Wie die meisten Roma-Autor_innen setzte sich Nikolić als Aktivist für die Belange von Rom_nja ein und verfolgte auch mit seinem literarischen Schaffen diese Agenden international weiter. Er war Initiator, Gründungsmitglied und Vizepräsident der mehrere Jahre bestehenden International Romani Writers’ Association (IRWA, gegründet 2002). Für den Rom e.V. in Köln initiierte er 2010 die »Roma-Kulturkarawane«, in deren Rahmen Vorträge und Seminare zur Roma-Kultur und -Geschichte für verschiedene Bildungsinstitutionen angeboten werden.

Jovan Nikolić ist ein faszinierender Erzähler der Zeiten, Kulturen und Lebensräume, denen er sich zugehörig fühlt. Besonders inspirierend ist seine Fähigkeit, die kulturelle Intimität der Belgrader Kultur oder jener Periode wiederzugeben, in der ›das verstorbene Fräulein Jugoslawien‹ (upokojena gospodjica Jugoslavija), um Nikolićs eigene Worte zu verwenden, noch bestand.

Bibliografie

Nikolić, Jovan. 1982. Dosti khatinendar = Gost Niotkuda. Pesme. Vršac/Vîrset: Bibloteka Kov.

Nikolić, Jovan. 1987. Đurđevdan. Beograd: BIGZ.

Nikolić, Jovan. 1991. Neću da se rodim. Beograd: KST.

Nikolić, Jovan. 1993. Oči pokojnog jagnjeta. Niš: SKC.

Nikolić, Jovan. 1998. Male Nočne Pesme. Cikne rjatune Ðilja. Novi Sad: Društvo Vojvodine za jezik i kultura i knjiñevnost Roma.

Nikolić, Jovan. 2004. Soba s točkom. Klagenfurt: Drava.

Nikolić, Jovan. 2004. Zimmer mit Rad, Gedichte und Prosa, aus dem Serbischen übersetzt von Bärbel Schulte. Klagenfurt: Drava.

Nikolić, Jovan, et Ruždija Russo Sejdović. 2004. Kosovo mon amour: Tragi-comédie ou drame tsigane traduit du rromani par [et préface de] Marcel Courthiades. Paris: L’espace d’un instant.

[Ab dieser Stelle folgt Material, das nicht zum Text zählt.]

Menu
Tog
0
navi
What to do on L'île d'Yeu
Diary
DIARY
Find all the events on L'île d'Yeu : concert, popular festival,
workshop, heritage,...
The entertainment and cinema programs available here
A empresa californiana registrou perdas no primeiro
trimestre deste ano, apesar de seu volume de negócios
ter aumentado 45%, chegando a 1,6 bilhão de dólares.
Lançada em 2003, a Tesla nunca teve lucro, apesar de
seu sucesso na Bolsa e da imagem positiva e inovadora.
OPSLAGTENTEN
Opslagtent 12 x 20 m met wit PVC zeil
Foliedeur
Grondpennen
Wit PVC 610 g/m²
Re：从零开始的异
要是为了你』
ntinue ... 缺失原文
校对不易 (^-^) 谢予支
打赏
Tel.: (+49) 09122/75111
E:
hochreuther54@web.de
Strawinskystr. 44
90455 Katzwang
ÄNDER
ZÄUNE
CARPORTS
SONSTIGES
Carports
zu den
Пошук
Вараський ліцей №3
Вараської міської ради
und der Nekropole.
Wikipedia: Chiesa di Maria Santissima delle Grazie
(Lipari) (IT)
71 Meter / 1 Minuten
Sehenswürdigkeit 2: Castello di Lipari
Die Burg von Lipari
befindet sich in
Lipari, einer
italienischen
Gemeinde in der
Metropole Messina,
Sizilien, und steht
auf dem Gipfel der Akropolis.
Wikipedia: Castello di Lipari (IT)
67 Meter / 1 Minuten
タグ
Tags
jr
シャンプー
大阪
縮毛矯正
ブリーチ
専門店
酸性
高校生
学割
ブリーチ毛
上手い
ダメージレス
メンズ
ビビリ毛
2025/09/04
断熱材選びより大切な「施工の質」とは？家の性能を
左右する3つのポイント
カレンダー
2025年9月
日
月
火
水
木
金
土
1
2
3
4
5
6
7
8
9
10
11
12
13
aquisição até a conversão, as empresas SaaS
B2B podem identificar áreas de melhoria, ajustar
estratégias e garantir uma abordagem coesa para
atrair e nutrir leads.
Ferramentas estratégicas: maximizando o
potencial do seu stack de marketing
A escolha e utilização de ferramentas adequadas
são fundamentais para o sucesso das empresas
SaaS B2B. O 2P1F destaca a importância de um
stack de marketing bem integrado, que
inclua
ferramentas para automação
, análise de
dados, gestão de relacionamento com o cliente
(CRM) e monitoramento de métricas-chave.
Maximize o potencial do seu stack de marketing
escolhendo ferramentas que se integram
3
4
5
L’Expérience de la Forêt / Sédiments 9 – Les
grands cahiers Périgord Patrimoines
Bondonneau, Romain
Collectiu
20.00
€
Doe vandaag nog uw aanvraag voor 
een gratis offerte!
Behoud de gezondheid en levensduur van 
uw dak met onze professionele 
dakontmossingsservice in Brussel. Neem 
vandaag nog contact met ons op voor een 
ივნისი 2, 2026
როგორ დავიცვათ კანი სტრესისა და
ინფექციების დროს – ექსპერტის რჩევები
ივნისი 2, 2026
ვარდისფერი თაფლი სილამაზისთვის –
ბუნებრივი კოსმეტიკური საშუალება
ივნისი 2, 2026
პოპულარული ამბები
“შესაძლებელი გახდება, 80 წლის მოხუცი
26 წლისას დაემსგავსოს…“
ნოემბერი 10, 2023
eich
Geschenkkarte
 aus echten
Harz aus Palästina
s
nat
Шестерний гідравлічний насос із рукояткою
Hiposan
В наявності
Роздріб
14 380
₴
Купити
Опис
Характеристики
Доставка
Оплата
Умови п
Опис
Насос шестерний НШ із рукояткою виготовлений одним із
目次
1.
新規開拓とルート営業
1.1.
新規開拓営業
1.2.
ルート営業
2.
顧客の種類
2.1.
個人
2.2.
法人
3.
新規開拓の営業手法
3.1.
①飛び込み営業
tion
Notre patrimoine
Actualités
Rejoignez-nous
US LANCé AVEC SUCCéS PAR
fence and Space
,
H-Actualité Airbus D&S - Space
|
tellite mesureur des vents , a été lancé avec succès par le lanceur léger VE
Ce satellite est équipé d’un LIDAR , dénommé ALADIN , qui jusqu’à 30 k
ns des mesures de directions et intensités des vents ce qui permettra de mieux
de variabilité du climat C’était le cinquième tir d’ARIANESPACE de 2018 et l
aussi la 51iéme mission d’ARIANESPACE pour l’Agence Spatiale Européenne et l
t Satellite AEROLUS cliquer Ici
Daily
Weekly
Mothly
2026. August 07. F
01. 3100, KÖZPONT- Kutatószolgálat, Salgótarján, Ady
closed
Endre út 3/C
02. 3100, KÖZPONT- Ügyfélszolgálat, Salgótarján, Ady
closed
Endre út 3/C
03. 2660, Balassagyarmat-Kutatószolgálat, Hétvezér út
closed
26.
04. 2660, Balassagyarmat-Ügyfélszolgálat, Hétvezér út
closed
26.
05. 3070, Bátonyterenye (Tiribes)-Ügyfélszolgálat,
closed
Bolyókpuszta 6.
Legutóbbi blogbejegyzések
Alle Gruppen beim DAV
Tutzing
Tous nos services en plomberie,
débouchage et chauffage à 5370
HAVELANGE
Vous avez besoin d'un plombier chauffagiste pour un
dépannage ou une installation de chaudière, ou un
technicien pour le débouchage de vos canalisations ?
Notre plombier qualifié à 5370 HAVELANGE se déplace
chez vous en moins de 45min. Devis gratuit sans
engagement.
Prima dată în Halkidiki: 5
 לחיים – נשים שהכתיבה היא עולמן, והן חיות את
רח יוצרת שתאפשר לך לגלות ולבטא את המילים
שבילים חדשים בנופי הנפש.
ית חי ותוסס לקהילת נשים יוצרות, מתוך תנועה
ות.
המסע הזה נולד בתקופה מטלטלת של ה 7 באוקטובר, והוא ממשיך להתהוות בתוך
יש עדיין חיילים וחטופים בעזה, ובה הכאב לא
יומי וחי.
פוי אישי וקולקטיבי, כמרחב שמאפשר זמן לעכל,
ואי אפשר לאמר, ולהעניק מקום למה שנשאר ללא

Nikolić, Jovan. 2006. Weißer Rabe, schwarzes Lamm. Klagenfurt: Drava.

Nikolić, Jovan. 2011. Seelenfänger, lautlos lärmend: Kurzprosa, aus dem Serbischen übersetzt von Dagmar Vohburger und Dragoslav Dedović. Klagenfurt: Drava.

Nikolić, Jovan. 2011. Soba s točkom. Beograd: Čigoja.

Nikolić, Jovan. 2014. Priče iz rasejanja. Beograd: Samizdat B92.

Nikolić, Jovan, i Ruždija Russo Sejdović. 2015. Kosovo Karusel. Ratna tradikomedija. Centar za očuvanje i razvoj kulture manjina Crne Gore, Pogorica (Montenegro).

Nikolić, Jovan. 2016. Das Orchester der Frauen, die mich verlassen haben. Prosa, aus dem Serbischen übersetzt von Dr. Elvira Veselinovic. Klagenfurt: Drava.

Nikolić, Jovan. 2017. Hotel Nikaragva, Novi Sad, Kulturni centar Novog Sada.